MachO Binary Obfuscation
Binary Obfuscation in MachO
Purpose
There are many reasons why we would want to obfuscate code! A common purpose of obfuscation is to hinder Reverse Engineering, allowing software developers to prevent malicious attacks on their product or protect intellectual property.
In my case, the main goal is to prevent the evasion of Jailbreak Detection through the use of hooks, or at least make it harder for attackers to find the correct functions to hook.
To do this we will utilize the LIEF framework, a powerful Library for manipulating PE, ELF and MachO
Binaries.
As we are working directly on the compiled Binary, this is considered file format modification, which is powerful in preventing reverse engineering tools from working correctly.
As stated by Romain Thomas, Author of The Poor Man’s Obfuscator which was heavily referenced for this project.
“File format modifications are less resilient than classical obfuscation since the original assembly code remains unchanged. On the other hand, this is a topic that is less explored than regular obfuscation and for which, it exists less tooling, automation, and literature.” - Romain Thomas
What is Code Obfuscation?
Code obfuscation is the act of making code unintelligible and more complex though the use of various techniques such as Source Code, Compile Time or Binary Obfuscation. With the main aim of increasing complexity for Reverse Engineers.
What is MachO?
Mach-O, short for Mach object file format, is a file format for executables, object code, shared libraries, dynamically loaded code, and core dumps. It was developed to replace the a. out format. It is used on on all of Apple’s devices, including MacOS and iOS
.
For a more detailed layout, we can refer to the MachO file format reference. Note that this is an outdated version of Apple’s documentation, and there have been changes to the file format.

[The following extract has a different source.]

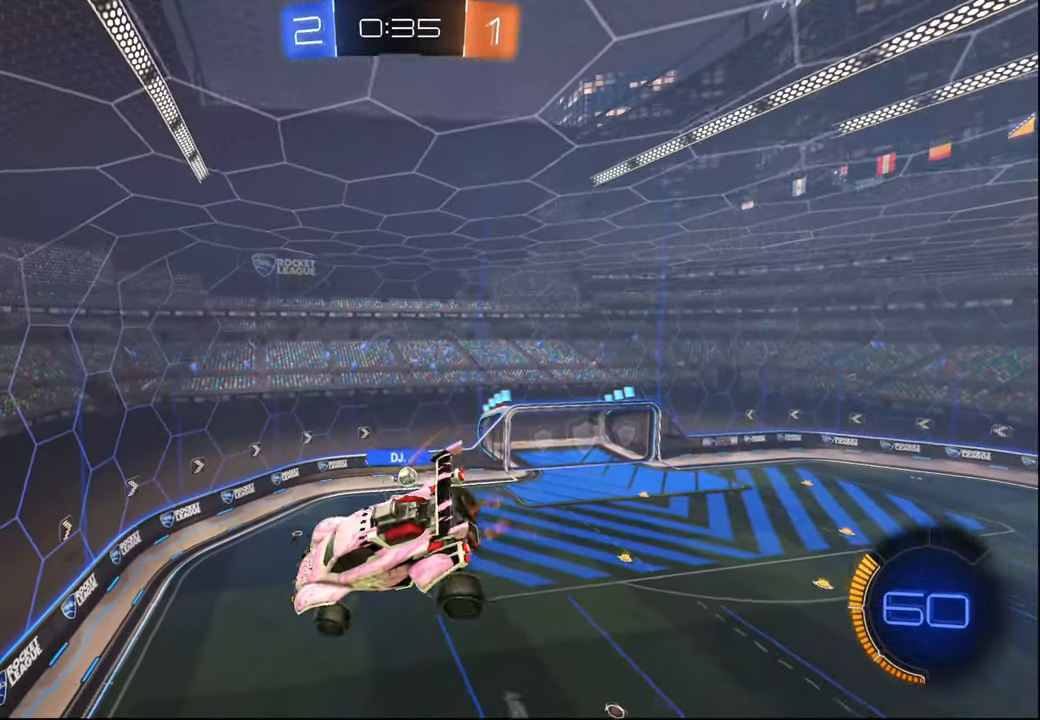
{"buttons": ["R2"], "left_stick": "left", "right_stick": "center", "events": [[167, "left_stick", "left"], [300, "left_stick", "center"], [350, "left_stick", "left"]]}
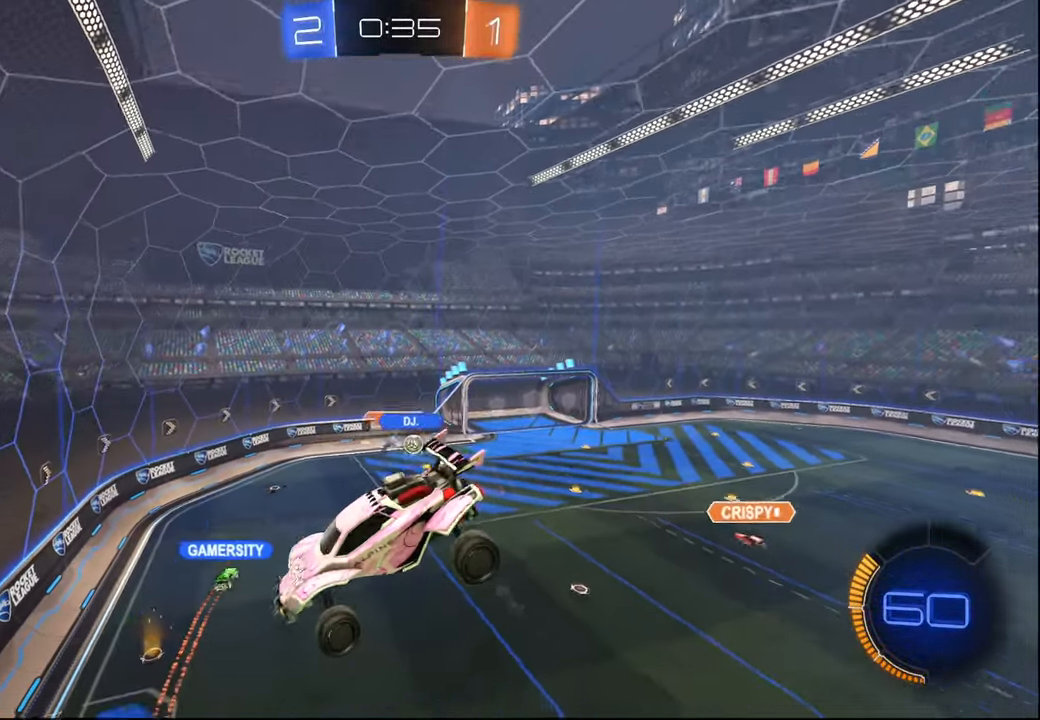
{"buttons": ["R2"], "left_stick": "center", "right_stick": "center", "events": [[17, "left_stick", "center"], [284, "left_stick", "left"], [450, "left_stick", "center"]]}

Things to note when working with MachO
- Binaries are required to be signed before execution, if not they will encounter a
killed: 9
error. - A valid Apple developer certificate is required to sign and
.IPA
file before we can load it onto a phone with a valid certificate from that same developer.note that you would need to use apple’s codesign to resign the binary.
The tool
To showcase binary obfuscation, I have come up with Python CLI tool based on the LIEF library, to easily apply simple techniques.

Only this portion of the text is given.